## TASK
An exact copy of every record below is what's needed here.

## RECORDS TO USE
"""

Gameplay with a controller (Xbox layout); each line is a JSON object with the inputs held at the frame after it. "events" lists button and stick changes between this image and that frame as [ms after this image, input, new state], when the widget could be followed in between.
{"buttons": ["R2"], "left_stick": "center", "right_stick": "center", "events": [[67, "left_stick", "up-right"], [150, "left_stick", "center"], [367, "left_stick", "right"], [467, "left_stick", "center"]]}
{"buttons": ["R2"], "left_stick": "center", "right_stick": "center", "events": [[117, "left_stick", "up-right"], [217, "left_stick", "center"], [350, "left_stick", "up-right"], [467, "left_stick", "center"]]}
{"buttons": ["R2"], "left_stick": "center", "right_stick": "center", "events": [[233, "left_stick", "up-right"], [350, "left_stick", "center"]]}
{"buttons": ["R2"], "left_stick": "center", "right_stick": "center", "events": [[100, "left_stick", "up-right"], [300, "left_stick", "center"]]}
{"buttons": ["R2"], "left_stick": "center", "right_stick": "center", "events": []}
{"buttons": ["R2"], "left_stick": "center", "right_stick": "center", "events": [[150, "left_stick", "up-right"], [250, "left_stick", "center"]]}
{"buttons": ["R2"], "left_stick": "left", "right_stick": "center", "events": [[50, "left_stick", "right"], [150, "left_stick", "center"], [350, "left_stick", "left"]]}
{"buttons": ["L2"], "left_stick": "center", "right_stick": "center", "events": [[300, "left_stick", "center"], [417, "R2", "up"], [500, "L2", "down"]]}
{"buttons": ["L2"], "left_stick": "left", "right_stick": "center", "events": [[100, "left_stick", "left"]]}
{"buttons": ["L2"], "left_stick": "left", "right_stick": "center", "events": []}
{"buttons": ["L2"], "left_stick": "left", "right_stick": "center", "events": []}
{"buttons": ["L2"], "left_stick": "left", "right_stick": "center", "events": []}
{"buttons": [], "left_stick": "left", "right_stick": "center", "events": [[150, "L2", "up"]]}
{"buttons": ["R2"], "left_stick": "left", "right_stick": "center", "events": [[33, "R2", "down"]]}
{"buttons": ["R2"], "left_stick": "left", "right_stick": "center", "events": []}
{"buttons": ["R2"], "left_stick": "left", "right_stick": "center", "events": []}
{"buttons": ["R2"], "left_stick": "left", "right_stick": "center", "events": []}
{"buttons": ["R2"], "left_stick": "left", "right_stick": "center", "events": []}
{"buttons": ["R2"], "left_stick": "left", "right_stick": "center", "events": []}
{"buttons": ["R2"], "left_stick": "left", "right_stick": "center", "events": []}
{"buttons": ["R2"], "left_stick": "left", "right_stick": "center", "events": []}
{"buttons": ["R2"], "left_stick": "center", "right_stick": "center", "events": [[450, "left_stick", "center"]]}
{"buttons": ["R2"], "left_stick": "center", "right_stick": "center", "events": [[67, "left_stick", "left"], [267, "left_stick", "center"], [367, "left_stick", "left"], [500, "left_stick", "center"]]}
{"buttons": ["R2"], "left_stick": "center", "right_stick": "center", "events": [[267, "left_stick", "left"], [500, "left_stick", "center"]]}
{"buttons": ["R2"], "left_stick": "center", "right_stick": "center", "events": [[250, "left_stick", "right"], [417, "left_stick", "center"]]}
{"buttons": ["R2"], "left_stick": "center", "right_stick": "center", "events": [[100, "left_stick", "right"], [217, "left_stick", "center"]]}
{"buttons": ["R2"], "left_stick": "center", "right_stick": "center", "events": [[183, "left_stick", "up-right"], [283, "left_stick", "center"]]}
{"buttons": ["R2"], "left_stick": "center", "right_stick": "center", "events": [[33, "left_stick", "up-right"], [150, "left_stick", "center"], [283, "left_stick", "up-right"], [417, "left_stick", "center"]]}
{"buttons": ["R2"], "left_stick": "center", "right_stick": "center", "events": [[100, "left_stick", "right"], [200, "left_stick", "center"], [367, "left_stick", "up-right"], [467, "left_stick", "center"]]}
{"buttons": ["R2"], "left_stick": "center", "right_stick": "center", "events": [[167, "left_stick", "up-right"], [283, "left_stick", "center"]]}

"""

## ANSWER SPACE
Gameplay with a controller (Xbox layout); each line is a JSON object with the inputs held at the frame after it. "events" lists button and stick changes between this image and that frame as [ms after this image, input, new state], when the widget could be followed in between.
{"buttons": ["R2"], "left_stick": "center", "right_stick": "center", "events": [[67, "left_stick", "up-right"], [150, "left_stick", "center"], [367, "left_stick", "right"], [467, "left_stick", "center"]]}
{"buttons": ["R2"], "left_stick": "center", "right_stick": "center", "events": [[117, "left_stick", "up-right"], [217, "left_stick", "center"], [350, "left_stick", "up-right"], [467, "left_stick", "center"]]}
{"buttons": ["R2"], "left_stick": "center", "right_stick": "center", "events": [[233, "left_stick", "up-right"], [350, "left_stick", "center"]]}
{"buttons": ["R2"], "left_stick": "center", "right_stick": "center", "events": [[100, "left_stick", "up-right"], [300, "left_stick", "center"]]}
{"buttons": ["R2"], "left_stick": "center", "right_stick": "center", "events": []}
{"buttons": ["R2"], "left_stick": "center", "right_stick": "center", "events": [[150, "left_stick", "up-right"], [250, "left_stick", "center"]]}
{"buttons": ["R2"], "left_stick": "left", "right_stick": "center", "events": [[50, "left_stick", "right"], [150, "left_stick", "center"], [350, "left_stick", "left"]]}
{"buttons": ["L2"], "left_stick": "center", "right_stick": "center", "events": [[300, "left_stick", "center"], [417, "R2", "up"], [500, "L2", "down"]]}
{"buttons": ["L2"], "left_stick": "left", "right_stick": "center", "events": [[100, "left_stick", "left"]]}
{"buttons": ["L2"], "left_stick": "left", "right_stick": "center", "events": []}
{"buttons": ["L2"], "left_stick": "left", "right_stick": "center", "events": []}
{"buttons": ["L2"], "left_stick": "left", "right_stick": "center", "events": []}
{"buttons": [], "left_stick": "left", "right_stick": "center", "events": [[150, "L2", "up"]]}
{"buttons": ["R2"], "left_stick": "left", "right_stick": "center", "events": [[33, "R2", "down"]]}
{"buttons": ["R2"], "left_stick": "left", "right_stick": "center", "events": []}
{"buttons": ["R2"], "left_stick": "left", "right_stick": "center", "events": []}
{"buttons": ["R2"], "left_stick": "left", "right_stick": "center", "events": []}
{"buttons": ["R2"], "left_stick": "left", "right_stick": "center", "events": []}
{"buttons": ["R2"], "left_stick": "left", "right_stick": "center", "events": []}
{"buttons": ["R2"], "left_stick": "left", "right_stick": "center", "events": []}
{"buttons": ["R2"], "left_stick": "left", "right_stick": "center", "events": []}
{"buttons": ["R2"], "left_stick": "center", "right_stick": "center", "events": [[450, "left_stick", "center"]]}
{"buttons": ["R2"], "left_stick": "center", "right_stick": "center", "events": [[67, "left_stick", "left"], [267, "left_stick", "center"], [367, "left_stick", "left"], [500, "left_stick", "center"]]}
{"buttons": ["R2"], "left_stick": "center", "right_stick": "center", "events": [[267, "left_stick", "left"], [500, "left_stick", "center"]]}
{"buttons": ["R2"], "left_stick": "center", "right_stick": "center", "events": [[250, "left_stick", "right"], [417, "left_stick", "center"]]}
{"buttons": ["R2"], "left_stick": "center", "right_stick": "center", "events": [[100, "left_stick", "right"], [217, "left_stick", "center"]]}
{"buttons": ["R2"], "left_stick": "center", "right_stick": "center", "events": [[183, "left_stick", "up-right"], [283, "left_stick", "center"]]}
{"buttons": ["R2"], "left_stick": "center", "right_stick": "center", "events": [[33, "left_stick", "up-right"], [150, "left_stick", "center"], [283, "left_stick", "up-right"], [417, "left_stick", "center"]]}
{"buttons": ["R2"], "left_stick": "center", "right_stick": "center", "events": [[100, "left_stick", "right"], [200, "left_stick", "center"], [367, "left_stick", "up-right"], [467, "left_stick", "center"]]}
{"buttons": ["R2"], "left_stick": "center", "right_stick": "center", "events": [[167, "left_stick", "up-right"], [283, "left_stick", "center"]]}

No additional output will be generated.